A new WBUR/MassINC polls shows Senator Scott Brown a 48 percent to 45 percent lead over Elizabeth Warren but a UMass-Amherst polls gives Warren a 48 percent to 46 percent lead.


Two new polls released yesterday show a race that has yet to have a definite leader in the fight to represent Massachusetts in the Senate.

While a new poll from WBUR and MassINC of 501 likely voters conducted between October 5-7 shows Senator Scott Brown leading Elizabeth Warren 48 percent to 45 percent, a new UMass-Amherst/YouGov America poll of 500 registered voters taken between October 2-8 gives Warren a 48 percent to 46 percent lead.

The margin of error is +/- 4.4 percent in the WBUR poll and +/- 5 percent in the UMass poll.

The new WBUR poll shows a seven point swing since the last WBUR/MassINC poll. In the previous poll taken between September 26-28, Warren led 49 percent to 45 percent.
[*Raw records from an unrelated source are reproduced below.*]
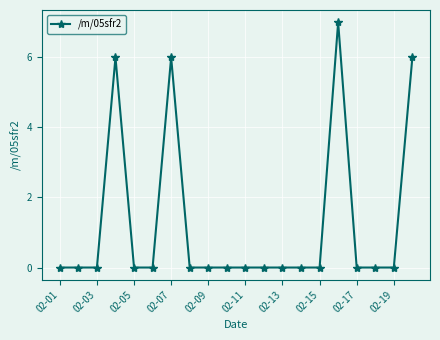

Count the number of data series in this chart.

1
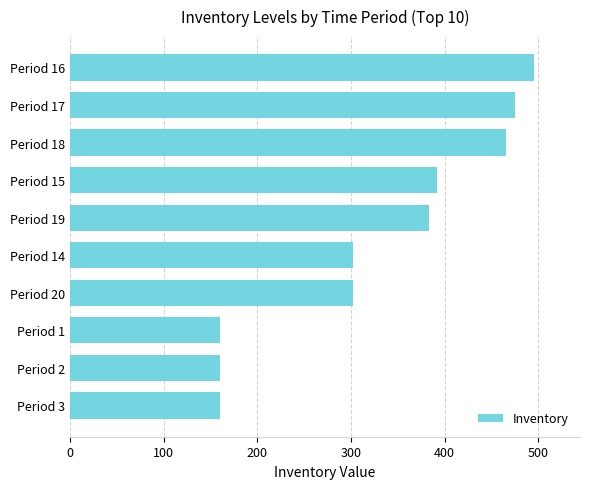

What is the minimum value shown in the chart?

160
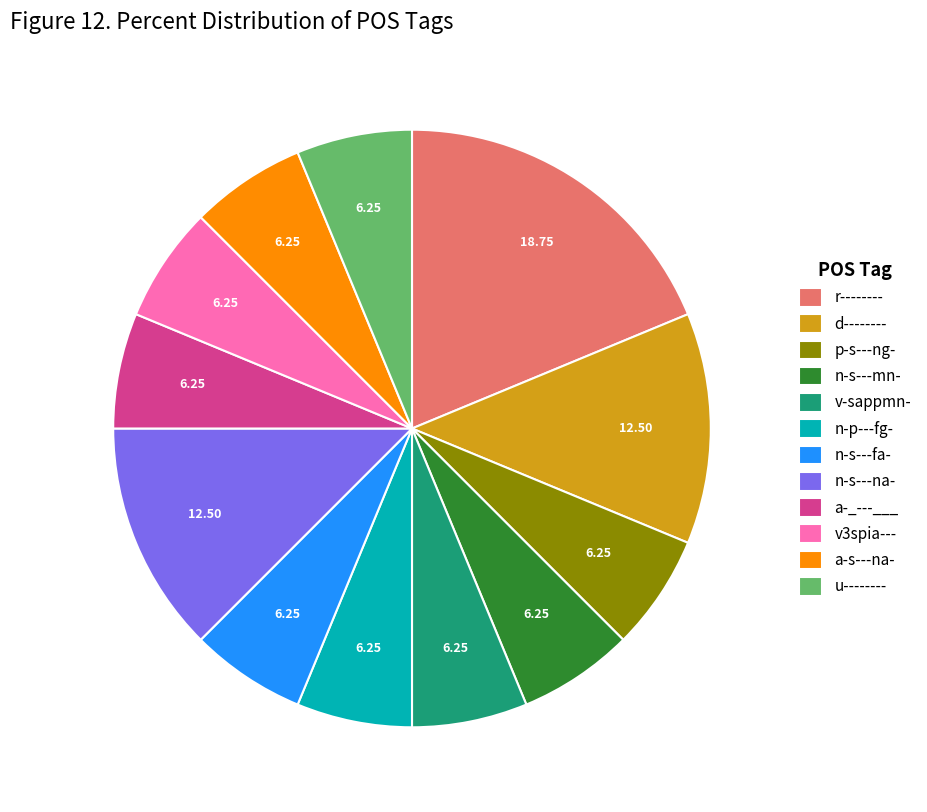

Do n-s---na- and a-s---na- together represent more than half of the pie?

No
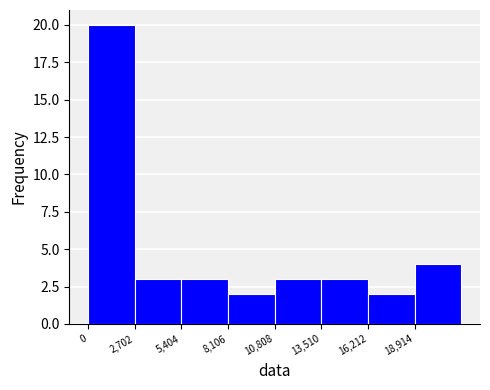

How tall is the bar that spans 13500 to 16000 on the x-axis? Neither the bar edges nor the heights are printed on the chart, so give them approximately, as read against the axes.

3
Based on the WBUR poll, Senator Brown continues to have a high difference in his favorable rating with a difference of plus 23 percent in his favorable (54%) and unfavorable (31%) ratings. Warren, however, continues to have a smaller gap with her favorable rating of 47 percent and unfavorable rating of 38 percent giving her a difference of plus nine percent.

When asked how important the issue of Warren's claim to Native American ancestry is in deciding whom to support, 49 percent said it was not at all important, 18 percent said it was not too important, and 30 percent said it was either somewhat important or very important.

In the UMass poll, voters were also asked how much the possibility of the race deciding which party will control the Senate influences their vote. When Brown supporters were asked if they would still vote for Brown if a Brown win meant that Republicans would have a majority of seats in the U.S. Senate, 86 percent. said yes, three percent said no, and 11 percent were not sure.

When Warren supporters were asked if they would still vote for Warren if a victory by her allowed the Democrats to keep their majority in the Senate, 94 percent said yes, two percent said no, and four percent were not sure.

The candidates for Senate will debate tonight at 7:00 p.m. on NECN and C-SPAN.